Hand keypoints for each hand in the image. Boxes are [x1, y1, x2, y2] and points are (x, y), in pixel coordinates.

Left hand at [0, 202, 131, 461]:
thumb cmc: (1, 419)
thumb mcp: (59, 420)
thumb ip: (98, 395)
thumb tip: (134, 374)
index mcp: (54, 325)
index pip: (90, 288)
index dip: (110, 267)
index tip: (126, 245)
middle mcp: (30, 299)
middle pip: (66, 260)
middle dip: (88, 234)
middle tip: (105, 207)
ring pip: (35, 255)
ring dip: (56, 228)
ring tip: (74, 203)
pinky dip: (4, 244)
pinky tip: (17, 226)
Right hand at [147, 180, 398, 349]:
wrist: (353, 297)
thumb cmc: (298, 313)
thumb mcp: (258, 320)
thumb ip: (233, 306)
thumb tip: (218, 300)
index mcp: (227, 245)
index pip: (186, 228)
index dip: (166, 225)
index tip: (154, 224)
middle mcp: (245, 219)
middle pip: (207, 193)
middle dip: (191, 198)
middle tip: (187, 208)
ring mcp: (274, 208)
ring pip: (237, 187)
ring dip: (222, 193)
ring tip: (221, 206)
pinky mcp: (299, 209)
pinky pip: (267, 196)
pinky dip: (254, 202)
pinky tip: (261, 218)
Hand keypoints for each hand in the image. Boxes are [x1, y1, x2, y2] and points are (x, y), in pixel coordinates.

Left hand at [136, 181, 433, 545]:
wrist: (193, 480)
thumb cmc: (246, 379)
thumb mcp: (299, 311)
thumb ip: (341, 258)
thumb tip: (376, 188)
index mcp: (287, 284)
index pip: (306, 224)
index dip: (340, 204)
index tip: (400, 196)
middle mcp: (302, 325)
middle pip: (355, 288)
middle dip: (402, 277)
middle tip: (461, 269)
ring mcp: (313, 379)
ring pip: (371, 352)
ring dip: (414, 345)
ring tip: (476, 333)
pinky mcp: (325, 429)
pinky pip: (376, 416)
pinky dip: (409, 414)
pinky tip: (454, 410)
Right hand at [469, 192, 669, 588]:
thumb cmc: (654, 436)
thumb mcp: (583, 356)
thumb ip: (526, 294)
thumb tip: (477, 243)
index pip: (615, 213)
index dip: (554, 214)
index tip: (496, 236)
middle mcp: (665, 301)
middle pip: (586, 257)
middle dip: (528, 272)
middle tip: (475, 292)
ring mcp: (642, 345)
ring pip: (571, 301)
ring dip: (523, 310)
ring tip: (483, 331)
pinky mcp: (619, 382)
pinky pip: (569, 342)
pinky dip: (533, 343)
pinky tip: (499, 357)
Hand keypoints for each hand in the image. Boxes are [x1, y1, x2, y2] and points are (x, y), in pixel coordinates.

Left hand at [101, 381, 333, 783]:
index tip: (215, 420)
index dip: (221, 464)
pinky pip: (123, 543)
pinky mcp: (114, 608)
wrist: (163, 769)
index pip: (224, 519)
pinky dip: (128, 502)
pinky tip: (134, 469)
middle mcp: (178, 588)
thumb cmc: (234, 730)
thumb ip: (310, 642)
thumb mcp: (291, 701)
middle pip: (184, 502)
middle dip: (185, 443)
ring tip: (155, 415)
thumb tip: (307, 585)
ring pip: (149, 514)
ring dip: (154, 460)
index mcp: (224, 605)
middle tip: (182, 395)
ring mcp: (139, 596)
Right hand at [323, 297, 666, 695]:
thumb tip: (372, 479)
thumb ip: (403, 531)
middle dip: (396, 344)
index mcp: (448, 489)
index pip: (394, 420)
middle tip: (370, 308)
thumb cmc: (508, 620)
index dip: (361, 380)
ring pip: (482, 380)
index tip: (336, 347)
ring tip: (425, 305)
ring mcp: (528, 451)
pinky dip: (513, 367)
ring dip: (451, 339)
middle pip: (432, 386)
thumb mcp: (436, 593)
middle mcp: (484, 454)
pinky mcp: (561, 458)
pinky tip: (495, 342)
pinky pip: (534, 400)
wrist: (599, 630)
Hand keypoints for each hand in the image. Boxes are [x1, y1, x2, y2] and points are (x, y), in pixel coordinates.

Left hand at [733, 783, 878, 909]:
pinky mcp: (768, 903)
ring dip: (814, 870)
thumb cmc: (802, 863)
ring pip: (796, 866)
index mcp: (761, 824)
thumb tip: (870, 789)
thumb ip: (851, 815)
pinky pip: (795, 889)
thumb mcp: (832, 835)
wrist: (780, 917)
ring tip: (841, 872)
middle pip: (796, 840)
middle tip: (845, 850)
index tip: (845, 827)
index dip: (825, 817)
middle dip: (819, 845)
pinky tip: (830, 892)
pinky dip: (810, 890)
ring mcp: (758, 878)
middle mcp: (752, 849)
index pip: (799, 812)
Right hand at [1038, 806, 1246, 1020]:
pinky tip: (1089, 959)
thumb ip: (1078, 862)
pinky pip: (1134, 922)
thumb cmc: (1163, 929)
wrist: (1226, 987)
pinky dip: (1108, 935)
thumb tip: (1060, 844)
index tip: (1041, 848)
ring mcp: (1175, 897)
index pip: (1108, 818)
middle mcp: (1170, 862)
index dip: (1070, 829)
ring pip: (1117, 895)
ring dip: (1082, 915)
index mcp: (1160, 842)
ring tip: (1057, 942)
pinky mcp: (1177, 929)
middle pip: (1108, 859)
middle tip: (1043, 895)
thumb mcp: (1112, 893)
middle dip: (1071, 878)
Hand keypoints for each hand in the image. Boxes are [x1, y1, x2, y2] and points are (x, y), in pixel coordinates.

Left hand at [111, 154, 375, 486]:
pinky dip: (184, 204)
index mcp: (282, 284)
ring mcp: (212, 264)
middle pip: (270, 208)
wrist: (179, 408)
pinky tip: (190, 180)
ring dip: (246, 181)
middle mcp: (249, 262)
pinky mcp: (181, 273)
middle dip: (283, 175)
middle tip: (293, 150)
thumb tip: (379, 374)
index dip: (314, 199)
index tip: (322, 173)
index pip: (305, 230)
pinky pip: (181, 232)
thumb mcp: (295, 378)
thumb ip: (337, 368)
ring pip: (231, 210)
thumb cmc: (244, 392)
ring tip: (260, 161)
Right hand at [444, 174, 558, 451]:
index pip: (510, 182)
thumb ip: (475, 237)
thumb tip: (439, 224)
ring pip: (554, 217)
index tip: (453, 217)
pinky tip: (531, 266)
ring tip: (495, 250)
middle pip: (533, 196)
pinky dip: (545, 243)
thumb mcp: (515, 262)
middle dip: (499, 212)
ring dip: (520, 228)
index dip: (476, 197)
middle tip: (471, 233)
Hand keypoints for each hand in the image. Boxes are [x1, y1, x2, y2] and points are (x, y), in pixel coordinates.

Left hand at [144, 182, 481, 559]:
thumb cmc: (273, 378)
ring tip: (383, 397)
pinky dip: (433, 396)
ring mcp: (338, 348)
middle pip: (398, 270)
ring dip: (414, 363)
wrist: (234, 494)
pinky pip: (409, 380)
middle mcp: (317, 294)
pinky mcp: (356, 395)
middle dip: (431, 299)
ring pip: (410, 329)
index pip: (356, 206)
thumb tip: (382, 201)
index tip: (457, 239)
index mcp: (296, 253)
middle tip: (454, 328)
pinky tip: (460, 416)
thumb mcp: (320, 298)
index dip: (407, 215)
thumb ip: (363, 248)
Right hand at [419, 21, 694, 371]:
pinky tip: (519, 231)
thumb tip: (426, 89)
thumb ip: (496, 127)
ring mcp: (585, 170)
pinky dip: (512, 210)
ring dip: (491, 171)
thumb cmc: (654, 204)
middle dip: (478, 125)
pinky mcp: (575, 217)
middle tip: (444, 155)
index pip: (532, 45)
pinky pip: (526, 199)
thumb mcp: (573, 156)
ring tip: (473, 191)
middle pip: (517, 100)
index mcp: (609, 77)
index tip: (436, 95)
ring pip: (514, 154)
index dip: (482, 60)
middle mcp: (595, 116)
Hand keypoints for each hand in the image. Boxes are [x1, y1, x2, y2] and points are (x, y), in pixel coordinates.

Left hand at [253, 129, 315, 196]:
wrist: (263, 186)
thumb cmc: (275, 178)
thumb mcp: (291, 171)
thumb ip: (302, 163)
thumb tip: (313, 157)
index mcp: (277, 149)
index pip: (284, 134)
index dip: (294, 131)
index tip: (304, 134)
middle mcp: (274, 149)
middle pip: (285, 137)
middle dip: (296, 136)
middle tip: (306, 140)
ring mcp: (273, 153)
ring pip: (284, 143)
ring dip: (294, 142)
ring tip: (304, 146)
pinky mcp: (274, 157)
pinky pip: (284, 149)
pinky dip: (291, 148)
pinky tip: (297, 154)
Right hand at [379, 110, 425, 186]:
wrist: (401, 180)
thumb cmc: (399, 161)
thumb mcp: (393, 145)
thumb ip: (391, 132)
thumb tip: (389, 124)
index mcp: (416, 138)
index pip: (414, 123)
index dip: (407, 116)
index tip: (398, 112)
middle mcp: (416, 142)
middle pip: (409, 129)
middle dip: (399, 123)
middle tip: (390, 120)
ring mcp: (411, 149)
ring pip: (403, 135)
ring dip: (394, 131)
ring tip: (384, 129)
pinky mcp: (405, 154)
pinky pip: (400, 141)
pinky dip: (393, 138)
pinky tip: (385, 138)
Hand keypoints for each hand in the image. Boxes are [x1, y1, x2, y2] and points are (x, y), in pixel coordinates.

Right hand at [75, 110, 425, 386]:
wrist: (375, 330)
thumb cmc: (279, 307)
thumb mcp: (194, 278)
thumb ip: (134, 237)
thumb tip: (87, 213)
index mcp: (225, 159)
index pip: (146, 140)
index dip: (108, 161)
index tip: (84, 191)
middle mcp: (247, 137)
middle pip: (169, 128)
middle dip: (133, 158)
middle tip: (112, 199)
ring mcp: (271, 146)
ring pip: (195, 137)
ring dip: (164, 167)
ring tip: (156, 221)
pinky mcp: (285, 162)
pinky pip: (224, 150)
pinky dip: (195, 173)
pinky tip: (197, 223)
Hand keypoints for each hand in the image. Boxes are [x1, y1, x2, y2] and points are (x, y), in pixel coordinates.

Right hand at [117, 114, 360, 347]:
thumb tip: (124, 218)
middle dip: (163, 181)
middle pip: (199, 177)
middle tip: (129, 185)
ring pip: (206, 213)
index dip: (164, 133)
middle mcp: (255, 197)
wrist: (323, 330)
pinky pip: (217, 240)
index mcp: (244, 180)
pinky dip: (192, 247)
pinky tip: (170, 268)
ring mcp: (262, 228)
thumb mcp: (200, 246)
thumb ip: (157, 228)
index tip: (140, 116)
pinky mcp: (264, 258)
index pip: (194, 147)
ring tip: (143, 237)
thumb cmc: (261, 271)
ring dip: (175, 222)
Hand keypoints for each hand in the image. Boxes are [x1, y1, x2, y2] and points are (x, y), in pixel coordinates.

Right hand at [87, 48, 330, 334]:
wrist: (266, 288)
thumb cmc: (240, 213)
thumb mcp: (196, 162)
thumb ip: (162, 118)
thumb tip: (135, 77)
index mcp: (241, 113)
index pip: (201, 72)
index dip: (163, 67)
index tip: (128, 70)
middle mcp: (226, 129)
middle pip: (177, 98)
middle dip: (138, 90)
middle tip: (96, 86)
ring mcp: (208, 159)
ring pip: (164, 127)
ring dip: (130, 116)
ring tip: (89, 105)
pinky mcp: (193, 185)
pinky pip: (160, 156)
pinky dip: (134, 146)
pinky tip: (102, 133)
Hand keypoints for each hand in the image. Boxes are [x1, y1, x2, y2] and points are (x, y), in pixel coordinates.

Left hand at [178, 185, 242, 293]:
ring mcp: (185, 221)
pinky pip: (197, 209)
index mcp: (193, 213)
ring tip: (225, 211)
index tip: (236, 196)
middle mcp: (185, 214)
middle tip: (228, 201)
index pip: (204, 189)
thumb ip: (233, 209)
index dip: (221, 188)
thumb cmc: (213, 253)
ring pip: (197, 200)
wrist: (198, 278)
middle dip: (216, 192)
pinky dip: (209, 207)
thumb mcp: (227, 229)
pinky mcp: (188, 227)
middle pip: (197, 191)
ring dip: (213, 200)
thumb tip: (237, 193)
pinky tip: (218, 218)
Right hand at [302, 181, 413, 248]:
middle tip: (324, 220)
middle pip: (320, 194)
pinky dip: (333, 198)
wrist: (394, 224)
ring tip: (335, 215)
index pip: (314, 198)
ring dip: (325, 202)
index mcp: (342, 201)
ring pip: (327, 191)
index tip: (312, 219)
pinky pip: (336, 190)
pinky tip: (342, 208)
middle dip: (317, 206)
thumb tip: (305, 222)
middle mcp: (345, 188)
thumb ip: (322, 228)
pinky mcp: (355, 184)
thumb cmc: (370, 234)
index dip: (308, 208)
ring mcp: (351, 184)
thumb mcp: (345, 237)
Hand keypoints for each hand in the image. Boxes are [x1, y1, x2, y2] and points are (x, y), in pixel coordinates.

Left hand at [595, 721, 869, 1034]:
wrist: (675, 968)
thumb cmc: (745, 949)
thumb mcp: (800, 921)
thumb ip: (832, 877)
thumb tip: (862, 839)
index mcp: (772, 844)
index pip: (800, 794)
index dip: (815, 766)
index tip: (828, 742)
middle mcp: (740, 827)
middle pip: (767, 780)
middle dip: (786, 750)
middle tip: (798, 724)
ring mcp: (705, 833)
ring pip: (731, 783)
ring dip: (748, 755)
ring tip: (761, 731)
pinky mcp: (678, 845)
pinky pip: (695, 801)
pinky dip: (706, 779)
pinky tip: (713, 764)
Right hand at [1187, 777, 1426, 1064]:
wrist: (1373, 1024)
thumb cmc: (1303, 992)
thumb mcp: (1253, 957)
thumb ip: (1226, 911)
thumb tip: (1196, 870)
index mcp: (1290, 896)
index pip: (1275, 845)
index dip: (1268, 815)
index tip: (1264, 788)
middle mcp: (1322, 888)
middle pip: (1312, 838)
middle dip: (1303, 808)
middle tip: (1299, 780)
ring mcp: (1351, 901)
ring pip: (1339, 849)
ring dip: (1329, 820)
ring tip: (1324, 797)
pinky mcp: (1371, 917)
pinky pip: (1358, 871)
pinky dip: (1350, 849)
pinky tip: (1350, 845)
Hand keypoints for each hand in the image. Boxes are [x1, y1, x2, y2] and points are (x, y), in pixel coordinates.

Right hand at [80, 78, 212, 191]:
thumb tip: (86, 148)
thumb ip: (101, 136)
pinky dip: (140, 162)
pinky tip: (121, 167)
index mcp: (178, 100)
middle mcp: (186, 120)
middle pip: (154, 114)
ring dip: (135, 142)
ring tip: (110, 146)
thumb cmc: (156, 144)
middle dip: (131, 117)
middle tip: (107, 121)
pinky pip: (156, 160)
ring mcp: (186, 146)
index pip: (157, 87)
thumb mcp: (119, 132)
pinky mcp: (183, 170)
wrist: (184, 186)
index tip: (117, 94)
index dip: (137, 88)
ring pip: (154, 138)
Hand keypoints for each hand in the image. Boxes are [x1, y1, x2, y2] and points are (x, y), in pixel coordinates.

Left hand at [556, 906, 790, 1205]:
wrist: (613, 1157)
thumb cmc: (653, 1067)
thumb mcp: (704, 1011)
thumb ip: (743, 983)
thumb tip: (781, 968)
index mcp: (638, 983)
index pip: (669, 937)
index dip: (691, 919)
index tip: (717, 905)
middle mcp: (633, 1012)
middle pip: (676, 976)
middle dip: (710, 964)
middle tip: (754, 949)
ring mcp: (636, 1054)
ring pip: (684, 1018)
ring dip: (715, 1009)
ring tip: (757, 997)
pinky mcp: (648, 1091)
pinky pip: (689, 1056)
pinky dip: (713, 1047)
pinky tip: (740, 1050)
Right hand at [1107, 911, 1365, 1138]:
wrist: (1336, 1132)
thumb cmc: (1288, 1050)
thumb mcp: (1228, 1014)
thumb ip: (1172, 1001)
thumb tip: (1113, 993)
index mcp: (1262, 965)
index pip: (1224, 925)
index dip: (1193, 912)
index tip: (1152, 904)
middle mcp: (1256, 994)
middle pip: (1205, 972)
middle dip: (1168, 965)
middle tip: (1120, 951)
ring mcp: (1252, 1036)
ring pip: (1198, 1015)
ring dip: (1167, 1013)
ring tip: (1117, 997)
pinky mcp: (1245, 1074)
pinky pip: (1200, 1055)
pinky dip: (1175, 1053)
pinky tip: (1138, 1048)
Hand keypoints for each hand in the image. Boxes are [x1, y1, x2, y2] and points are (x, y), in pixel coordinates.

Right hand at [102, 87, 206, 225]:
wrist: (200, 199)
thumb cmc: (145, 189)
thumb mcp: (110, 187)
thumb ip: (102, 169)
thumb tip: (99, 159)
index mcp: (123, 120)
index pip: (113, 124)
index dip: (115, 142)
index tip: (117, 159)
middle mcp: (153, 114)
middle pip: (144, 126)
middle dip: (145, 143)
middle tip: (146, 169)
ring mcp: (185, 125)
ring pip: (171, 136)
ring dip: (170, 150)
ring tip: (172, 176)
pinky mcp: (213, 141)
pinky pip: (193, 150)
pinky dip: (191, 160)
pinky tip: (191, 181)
______
• _The task_: When you reach the line with "middle pip: (432, 386)" in the records above, start writing out lines exactly, and stop once the line with "middle pip: (533, 196)" has been written; include nothing else.

• _Exercise answer_:
middle pip: (432, 386)
thumb mcp: (436, 593)
middle mcp: (484, 454)
pinky mcp: (561, 458)
pinky tip: (495, 342)
pinky pip: (534, 400)
wrist: (599, 630)
Hand keypoints for each hand in the image. Boxes are [x1, y1, x2, y2] and points are (x, y), in pixel coordinates.

Left hand at [733, 783, 878, 909]:
pinky mcp: (768, 903)
ring dip: (814, 870)
thumb cmc: (802, 863)
ring pip: (796, 866)
index mcp: (761, 824)
thumb tip: (870, 789)
thumb ip: (851, 815)
pinky pip: (795, 889)
thumb mcp: (832, 835)
wrist: (780, 917)
ring tip: (841, 872)
middle pip: (796, 840)
middle tip: (845, 850)
index tip: (845, 827)
index dip: (825, 817)
middle dip: (819, 845)
pinky tip: (830, 892)
pinky dip: (810, 890)
ring mcp: (758, 878)
middle mcp: (752, 849)
index pip: (799, 812)
Right hand at [1038, 806, 1246, 1020]:
pinky tip: (1089, 959)
thumb ip: (1078, 862)
pinky pip: (1134, 922)
thumb cmc: (1163, 929)
wrist: (1226, 987)
pinky dip: (1108, 935)
thumb tip: (1060, 844)
index tip: (1041, 848)
ring mcp: (1175, 897)
index pip: (1108, 818)
middle mcp: (1170, 862)
index dip: (1070, 829)
ring pip: (1117, 895)
ring dip: (1082, 915)
index mcp: (1160, 842)
ring tip: (1057, 942)
pinky mcp: (1177, 929)
middle pip: (1108, 859)
middle tip: (1043, 895)
thumb mcp: (1112, 893)
middle dip: (1071, 878)
Hand keypoints for each hand in the image. Boxes are [x1, y1, x2, y2] and points are (x, y), in pixel coordinates.

Left hand at [111, 154, 375, 486]:
pinky dip: (184, 204)
index mcp: (282, 284)
ring mcp: (212, 264)
middle pip: (270, 208)
wrist: (179, 408)
pinky tip: (190, 180)
ring dip: (246, 181)
middle mcp: (249, 262)
pinky mcp: (181, 273)
middle dip: (283, 175)
middle tip: (293, 150)
thumb tip: (379, 374)
index dip: (314, 199)
index tip: (322, 173)
index pip: (305, 230)
pinky pip: (181, 232)
thumb mcp: (295, 378)
thumb ip: (337, 368)
ring pip: (231, 210)
thumb cmc: (244, 392)
ring tip: (260, 161)
Right hand at [444, 174, 558, 451]:
index pip: (510, 182)
thumb ip: (475, 237)
thumb tip: (439, 224)
ring pip: (554, 217)
index tip: (453, 217)
pinky tip: (531, 266)
ring tip: (495, 250)
middle pip: (533, 196)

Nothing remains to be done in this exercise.